The CFR Wants You To Pay More For Gasoline

Your humble observer, at Asylum Watch, recently read an article by the Institute for Energy Research (IER). The link to this article was one of several at theCL Report: Mugged By Reality, an excellent service provided by the Classic Liberal Blog.  The IER article is a review of a recently completed study by the Council on Foreign Relations (CFR) titled Using Oil Taxes to Improve Fiscal Reform.

Although Asylum Watch is where yours truly expresses his opinions on current events the insanity going on in this world we have to live in, I do not normally form those opinions without first doing my own due diligence. In other words, I don’t normally rely on the due diligence of a third party. So, when I read the opening paragraph oo the IER article, I immediately went to the link provided so that I could read for myself what the CFR study and then form my own opinions.

The Council on Foreign Relations (CFR) recently released a study by Daniel Ahn and Michael Levi showing how a new tax on oil—which would ultimately raise pump prices by $1.20/gallon—might benefit Americans. The two main reasons were: (a) right now oil is too expensive, so taxing it would help, and (b) The revenue from a new oil tax would allow the government to spend more money, thus making the economy stronger. If the reader has not yet fallen out of his or her chair, in the rest of this blog post I’ll show that I’m not making this up.

However, the link was not to the study; but to an overview of the study with the option to down load it.

Using Oil Taxes to Improve Fiscal Reform - using-oil-taxes-to-improve-fiscal-reform

I decided to take a pass. If your one-eyed observer had the good fortune to live long enough to read the CFR study, it would no longer be a current event. It would be ancient history. Therefore, today I will rely on the work of the good people at the Institute for Energy Research.

The CFR study is saying that if the government slapped a $50/barrel tax on oil, which works out to $1.20 per gallon of gasoline, and if it then used all of the revenue to increase government spending, then this would help the economy over an 8-year-period.

One might ask, almost in jest, “Well if a new oil tax of 1.5% of GDP is a good idea, why not make it bigger?”

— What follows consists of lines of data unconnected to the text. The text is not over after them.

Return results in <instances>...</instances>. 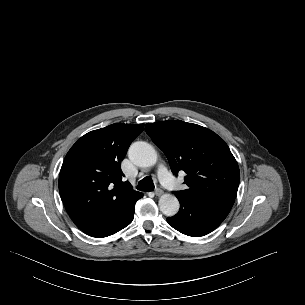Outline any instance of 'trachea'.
I'll use <instances>...</instances> for the list:
<instances>
[{
	"label": "trachea",
	"instance_id": "trachea-1",
	"mask_svg": "<svg viewBox=\"0 0 305 305\" xmlns=\"http://www.w3.org/2000/svg\"><path fill=\"white\" fill-rule=\"evenodd\" d=\"M137 189L140 191H153L154 190V184L151 179V177L146 176L142 180L139 181L137 185Z\"/></svg>",
	"mask_w": 305,
	"mask_h": 305
}]
</instances>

Fortunately, the CFR study does just that. In the next section, they “demonstrate” that doubling the oil tax to 3% of GDP—i.e. $100/barrel of crude, or $2.40/gallon—and using all of the revenue to fuel government spending, would make the economy grow even faster, and create more jobs, than the Variation 1 from above.


The irony is that there is nothing special about oil in the CFR study’s analysis. They don’t make an argument about climate change or other negative externalities, even though that was the context of the discussion. The actual mechanics of the underlying economic model are not spelled out, but it appears that the “results” are simply due to the alleged benefits of maintaining government spending. It is not clear why the same “results” couldn’t be generated by a 1.5% of GDP tax on coal, milk, or Slim Jims. It seems the crucial thing in the CFR study is that government spending be maintained, in order to keep the economy humming.

So, the CFR thinks you should pay an additional tax on gasoline of up to $2.40 a gallon in order that your federal government can have more money to spend. Insane, right? Our government would never entertain such a crazy idea, would they? You had better hope the Democrats do not win control of the House in 2014 because  policy proposal have a habit of becoming government policy. There are an inordinate number of people in our government who have ties to the Council on Foreign Relations. Let us remind ourselves who is behind the CFR and then we ca understand the motivation behind their latest policy proposal.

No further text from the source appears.